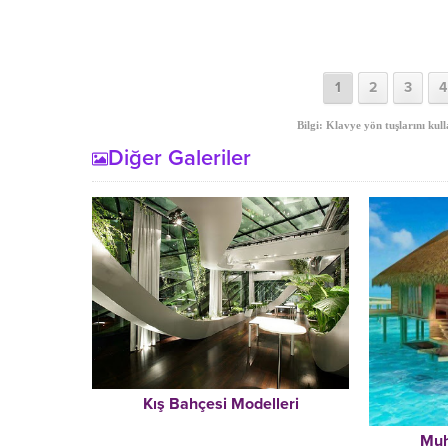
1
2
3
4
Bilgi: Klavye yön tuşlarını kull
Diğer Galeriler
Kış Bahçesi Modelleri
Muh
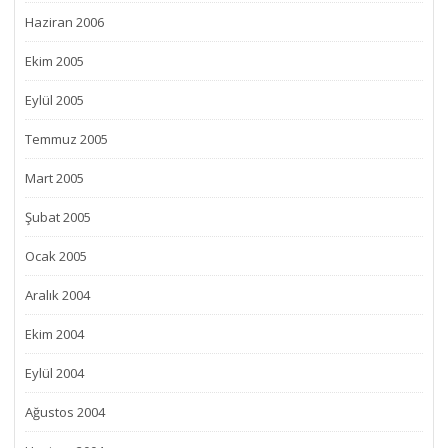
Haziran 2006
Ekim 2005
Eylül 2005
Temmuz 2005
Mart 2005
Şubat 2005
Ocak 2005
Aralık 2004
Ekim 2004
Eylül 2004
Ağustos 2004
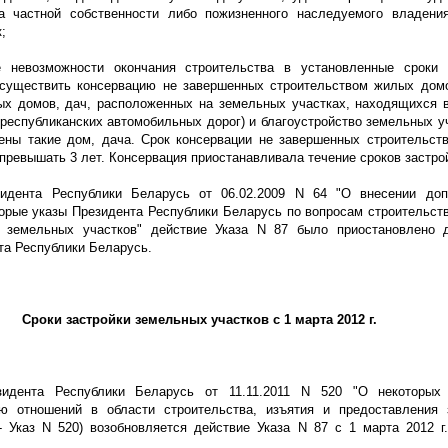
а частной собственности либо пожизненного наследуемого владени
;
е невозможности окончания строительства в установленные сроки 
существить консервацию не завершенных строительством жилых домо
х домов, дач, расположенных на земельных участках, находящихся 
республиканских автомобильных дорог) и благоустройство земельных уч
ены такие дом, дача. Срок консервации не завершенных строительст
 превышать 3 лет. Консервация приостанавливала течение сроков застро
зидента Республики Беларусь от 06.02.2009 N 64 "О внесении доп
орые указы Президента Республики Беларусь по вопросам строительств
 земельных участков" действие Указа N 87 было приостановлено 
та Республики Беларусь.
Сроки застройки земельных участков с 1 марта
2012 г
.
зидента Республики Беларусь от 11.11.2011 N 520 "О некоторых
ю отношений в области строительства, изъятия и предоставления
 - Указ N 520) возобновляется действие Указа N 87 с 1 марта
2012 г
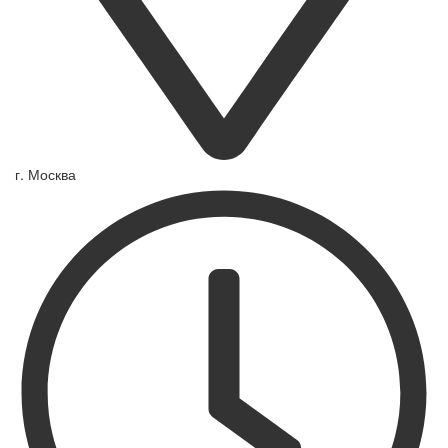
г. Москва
————
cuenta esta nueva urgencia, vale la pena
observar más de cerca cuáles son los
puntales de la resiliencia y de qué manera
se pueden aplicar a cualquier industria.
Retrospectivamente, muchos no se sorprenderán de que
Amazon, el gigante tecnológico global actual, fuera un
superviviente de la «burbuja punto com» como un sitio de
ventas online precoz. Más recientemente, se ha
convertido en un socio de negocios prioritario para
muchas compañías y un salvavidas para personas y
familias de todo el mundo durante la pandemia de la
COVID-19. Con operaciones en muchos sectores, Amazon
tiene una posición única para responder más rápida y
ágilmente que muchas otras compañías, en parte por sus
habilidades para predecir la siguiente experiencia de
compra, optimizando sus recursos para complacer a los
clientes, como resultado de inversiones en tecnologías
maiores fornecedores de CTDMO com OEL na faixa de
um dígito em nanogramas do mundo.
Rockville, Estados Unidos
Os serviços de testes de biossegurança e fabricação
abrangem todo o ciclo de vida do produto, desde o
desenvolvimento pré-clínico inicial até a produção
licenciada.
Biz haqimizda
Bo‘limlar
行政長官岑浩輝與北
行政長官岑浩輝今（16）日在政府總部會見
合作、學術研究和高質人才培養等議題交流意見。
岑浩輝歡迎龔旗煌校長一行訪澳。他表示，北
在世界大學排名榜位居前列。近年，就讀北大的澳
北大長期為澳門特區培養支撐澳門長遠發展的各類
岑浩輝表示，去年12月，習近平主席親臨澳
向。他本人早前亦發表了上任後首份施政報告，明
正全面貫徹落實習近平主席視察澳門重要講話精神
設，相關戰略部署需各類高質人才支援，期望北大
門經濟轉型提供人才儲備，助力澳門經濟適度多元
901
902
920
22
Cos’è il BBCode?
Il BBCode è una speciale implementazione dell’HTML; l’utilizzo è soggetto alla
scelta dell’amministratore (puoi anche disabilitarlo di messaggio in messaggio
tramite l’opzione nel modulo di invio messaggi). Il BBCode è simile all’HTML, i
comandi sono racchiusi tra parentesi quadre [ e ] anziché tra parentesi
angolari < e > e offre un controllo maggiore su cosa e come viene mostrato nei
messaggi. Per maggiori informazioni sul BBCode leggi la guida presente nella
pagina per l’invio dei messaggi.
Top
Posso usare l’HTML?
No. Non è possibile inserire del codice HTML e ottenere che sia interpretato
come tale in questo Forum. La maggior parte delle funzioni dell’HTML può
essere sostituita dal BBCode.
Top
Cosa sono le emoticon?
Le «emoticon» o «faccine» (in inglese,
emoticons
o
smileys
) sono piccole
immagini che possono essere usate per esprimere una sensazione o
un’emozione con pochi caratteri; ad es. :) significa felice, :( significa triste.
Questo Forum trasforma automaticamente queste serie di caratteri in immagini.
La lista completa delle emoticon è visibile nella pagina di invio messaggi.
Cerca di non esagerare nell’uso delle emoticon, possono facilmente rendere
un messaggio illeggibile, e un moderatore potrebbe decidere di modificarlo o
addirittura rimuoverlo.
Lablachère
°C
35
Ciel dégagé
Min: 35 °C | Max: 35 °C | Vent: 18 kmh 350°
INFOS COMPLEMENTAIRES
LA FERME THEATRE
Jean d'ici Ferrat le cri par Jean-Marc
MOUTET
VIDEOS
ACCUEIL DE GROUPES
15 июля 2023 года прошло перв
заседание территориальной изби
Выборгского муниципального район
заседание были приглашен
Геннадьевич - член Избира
————
Out of the material above, select every line that holds the string "possono".

* [ANSWER TO THE EXERCISE]:
immagini che possono essere usate per esprimere una sensazione o
Cerca di non esagerare nell’uso delle emoticon, possono facilmente rendere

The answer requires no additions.